Now 52, it is understandable that the author doesn’t like being away from her quiet and quaint community of Sandycove, outside of Dublin.

“My husband, my children, my house, my writing, my routine,” she muses, “that’s home.”

For a long time, home was anywhere Enright laid her head. Born in Dublin, she schooled in Victoria, Canada, and later roomed at Trinity College. After receiving a typewriter from her family on her 21st birthday, and studying creative writing at the University of East Anglia in the U.K., she released her first collection of short stories, The Portable Virgin, in 1991.

To her surprise, the anthology was awarded the Rooney Prize for Irish Literature that same year.

Though it would be another decade before she picked up a second trophy – the 2001 Encore Award for her sophomore novel, What Are You Like? – the floodgate of accolades had opened; in 2004, she won the Davy Byrne’s Irish Writing Award, and then, in 2007, she was awarded the world’s biggest literary honour – the Man Booker Prize – for her fourth full-length narrative The Gathering.

“That was the game-changer,” she acknowledges. “Before the Booker, I was quite content, like most writers, to ply my trade in relative obscurity, holed-up at home and all tangled-up in paragraphs. Suddenly the book was selling like mad, and I was traveling like mad, making all sorts of appearances, doing media interviews…it was quite a whirlwind.”

Her newfound fame had an impact on her creative life as well.

“I would like to think that awards don’t affect the way I write,” confides Enright, who also earned the Orange Prize for Fiction in 2012 for The Forgotten Waltz. “But the truth is they probably do, both in good ways and in other ways. Good in the sense that the challenge me to grow as a writer, to hone my craft, to tell a better story. Not so good in the sense that, perhaps subconsciously, I might care what critics think of my work. Actually, any writer who doesn’t admit to that isn’t being honest with themselves.”

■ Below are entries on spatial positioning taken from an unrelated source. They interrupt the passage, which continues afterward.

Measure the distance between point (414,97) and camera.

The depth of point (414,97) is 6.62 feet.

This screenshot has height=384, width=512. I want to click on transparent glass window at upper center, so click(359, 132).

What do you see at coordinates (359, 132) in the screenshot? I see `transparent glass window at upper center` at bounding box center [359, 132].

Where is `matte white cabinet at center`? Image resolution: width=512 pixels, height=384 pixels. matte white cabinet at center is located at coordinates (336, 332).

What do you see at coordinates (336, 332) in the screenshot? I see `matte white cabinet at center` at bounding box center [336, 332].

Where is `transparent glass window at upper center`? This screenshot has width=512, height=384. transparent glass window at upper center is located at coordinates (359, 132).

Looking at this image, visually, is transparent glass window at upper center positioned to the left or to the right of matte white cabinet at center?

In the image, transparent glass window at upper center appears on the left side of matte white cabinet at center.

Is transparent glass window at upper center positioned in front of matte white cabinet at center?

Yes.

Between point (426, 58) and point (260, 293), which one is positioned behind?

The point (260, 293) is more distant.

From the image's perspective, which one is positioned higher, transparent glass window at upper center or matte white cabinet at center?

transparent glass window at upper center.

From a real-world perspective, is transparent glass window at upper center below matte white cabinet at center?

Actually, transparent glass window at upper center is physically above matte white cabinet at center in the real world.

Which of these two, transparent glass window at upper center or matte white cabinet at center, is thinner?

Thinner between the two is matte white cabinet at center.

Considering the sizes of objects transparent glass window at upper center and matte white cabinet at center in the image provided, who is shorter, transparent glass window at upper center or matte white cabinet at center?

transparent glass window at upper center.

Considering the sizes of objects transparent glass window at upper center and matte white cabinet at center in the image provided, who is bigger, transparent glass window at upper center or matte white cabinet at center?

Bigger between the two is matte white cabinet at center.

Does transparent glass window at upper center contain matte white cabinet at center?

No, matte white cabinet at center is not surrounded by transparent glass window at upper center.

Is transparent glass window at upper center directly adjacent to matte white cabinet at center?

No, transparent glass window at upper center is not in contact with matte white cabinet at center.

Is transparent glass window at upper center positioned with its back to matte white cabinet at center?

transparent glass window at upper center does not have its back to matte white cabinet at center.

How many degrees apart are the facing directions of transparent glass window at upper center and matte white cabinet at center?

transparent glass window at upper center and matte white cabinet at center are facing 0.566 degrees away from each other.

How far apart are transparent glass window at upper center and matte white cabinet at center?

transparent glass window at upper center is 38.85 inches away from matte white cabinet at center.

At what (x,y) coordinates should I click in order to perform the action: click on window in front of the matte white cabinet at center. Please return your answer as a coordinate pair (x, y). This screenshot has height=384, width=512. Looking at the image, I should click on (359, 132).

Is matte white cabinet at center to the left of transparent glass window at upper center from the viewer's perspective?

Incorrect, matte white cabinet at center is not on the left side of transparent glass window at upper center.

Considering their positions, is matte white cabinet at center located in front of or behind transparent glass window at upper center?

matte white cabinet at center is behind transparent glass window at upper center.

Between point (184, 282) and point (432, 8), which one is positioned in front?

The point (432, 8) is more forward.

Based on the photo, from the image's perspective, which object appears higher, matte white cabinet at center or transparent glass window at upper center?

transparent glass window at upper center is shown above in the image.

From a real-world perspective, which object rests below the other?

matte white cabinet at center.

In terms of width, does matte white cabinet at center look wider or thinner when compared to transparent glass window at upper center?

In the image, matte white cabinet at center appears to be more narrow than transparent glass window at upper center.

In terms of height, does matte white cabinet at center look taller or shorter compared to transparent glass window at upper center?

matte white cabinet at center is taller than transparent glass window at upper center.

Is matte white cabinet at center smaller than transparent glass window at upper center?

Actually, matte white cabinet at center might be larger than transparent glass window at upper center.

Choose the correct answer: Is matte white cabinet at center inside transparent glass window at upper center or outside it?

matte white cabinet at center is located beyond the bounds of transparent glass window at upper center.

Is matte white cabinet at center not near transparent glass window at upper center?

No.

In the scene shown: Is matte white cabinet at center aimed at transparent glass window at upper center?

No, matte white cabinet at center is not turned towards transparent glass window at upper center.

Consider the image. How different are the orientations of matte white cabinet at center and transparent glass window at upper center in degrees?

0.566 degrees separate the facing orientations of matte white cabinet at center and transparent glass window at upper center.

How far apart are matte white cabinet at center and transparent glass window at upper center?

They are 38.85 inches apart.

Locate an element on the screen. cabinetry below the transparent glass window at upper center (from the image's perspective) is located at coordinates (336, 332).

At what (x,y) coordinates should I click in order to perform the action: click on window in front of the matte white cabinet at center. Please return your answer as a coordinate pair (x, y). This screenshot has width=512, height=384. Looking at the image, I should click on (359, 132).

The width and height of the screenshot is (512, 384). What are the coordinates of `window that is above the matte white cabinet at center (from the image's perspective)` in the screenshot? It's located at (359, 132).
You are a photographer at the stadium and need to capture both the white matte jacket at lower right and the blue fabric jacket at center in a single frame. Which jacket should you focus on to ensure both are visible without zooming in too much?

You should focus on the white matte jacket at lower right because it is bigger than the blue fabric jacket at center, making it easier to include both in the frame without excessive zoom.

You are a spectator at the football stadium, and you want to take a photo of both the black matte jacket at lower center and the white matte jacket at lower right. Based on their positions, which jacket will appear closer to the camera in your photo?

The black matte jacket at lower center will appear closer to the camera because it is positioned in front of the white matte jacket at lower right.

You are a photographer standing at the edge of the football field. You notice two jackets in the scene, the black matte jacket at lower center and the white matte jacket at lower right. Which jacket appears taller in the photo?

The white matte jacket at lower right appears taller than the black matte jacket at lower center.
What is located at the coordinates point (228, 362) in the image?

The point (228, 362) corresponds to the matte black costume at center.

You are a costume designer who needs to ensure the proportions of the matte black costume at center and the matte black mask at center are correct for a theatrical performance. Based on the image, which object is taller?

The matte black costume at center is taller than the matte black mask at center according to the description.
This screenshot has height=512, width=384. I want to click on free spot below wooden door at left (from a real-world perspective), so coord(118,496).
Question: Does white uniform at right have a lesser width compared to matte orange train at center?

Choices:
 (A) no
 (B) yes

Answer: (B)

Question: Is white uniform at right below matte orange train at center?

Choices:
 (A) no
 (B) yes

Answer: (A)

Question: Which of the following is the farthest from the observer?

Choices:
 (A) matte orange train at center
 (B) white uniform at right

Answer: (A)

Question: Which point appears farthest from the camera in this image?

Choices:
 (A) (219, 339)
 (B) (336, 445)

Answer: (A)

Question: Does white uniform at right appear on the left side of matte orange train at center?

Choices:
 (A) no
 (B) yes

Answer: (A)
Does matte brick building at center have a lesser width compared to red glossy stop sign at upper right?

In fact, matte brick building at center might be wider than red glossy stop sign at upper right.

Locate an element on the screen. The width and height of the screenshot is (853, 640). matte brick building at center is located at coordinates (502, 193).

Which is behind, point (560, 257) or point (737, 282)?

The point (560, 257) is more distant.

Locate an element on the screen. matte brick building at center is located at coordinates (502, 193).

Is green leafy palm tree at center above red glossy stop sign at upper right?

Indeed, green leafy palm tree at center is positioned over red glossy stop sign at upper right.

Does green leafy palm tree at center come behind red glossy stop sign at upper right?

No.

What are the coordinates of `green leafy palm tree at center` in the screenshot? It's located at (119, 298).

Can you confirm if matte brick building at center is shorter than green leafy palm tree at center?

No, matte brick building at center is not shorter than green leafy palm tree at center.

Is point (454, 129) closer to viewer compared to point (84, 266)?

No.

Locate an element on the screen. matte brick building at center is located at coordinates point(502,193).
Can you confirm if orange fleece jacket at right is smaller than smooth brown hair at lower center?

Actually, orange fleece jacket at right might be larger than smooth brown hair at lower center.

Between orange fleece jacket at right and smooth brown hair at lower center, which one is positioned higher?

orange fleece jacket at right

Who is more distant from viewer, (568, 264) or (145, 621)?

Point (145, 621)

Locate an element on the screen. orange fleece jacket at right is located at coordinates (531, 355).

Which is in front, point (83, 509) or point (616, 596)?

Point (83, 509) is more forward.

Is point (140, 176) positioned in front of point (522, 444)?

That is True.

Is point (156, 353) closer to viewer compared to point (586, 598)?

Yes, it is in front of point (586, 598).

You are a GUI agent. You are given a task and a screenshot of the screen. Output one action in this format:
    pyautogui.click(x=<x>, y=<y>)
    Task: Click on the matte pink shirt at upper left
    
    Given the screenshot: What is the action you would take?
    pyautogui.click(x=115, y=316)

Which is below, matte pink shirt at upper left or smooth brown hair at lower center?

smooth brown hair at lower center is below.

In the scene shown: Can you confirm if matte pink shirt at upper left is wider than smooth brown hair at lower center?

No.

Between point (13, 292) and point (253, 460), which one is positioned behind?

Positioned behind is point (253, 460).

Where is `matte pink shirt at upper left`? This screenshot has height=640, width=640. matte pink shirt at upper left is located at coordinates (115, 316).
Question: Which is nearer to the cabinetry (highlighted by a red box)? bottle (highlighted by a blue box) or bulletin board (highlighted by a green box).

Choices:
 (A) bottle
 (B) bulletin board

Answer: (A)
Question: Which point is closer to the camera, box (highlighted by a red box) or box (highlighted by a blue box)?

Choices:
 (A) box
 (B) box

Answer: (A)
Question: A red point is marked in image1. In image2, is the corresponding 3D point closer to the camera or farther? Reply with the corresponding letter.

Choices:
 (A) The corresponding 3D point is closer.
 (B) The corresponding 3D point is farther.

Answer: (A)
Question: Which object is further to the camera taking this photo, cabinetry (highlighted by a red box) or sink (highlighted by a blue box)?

More important, she notes, is the opinion of her readers.

“There is nothing so rewarding as meeting someone at a reading or at a book signing and having them tell me how much they enjoyed one of my stories. Knowing that I have touched them in some way, or that I have made even a little difference in their lives, is part of why I keep doing what I do.”

With The Green Road, Enright indeed does what she does best; weaving threads of love, loss, memory, betrayal and redemption into a home-spun quilt of warm and witty fiction.

“The idea of home is central to this story,” explains the author, “home as a physical space, and as a place of emotion and connection. These characters, this family, though they are scattered like seeds in the wind across Ireland and the world, return to the roost – their roots – and that’s when things get complicated.”

Fittingly, the story is set along the most westerly post of the island, and of Europe.

“It is very much a place of departure – a place of great pain and great hope. How many of us left for greener pastures, and how many of us never returned home? Sadly, it is an all-too-familiar tale for the Irish – even today, with so many of us going abroad for work after the collapse of the Celtic Tiger.

“I suppose that I am blessed in that regard,” she sighs. “I get to go home again and again.”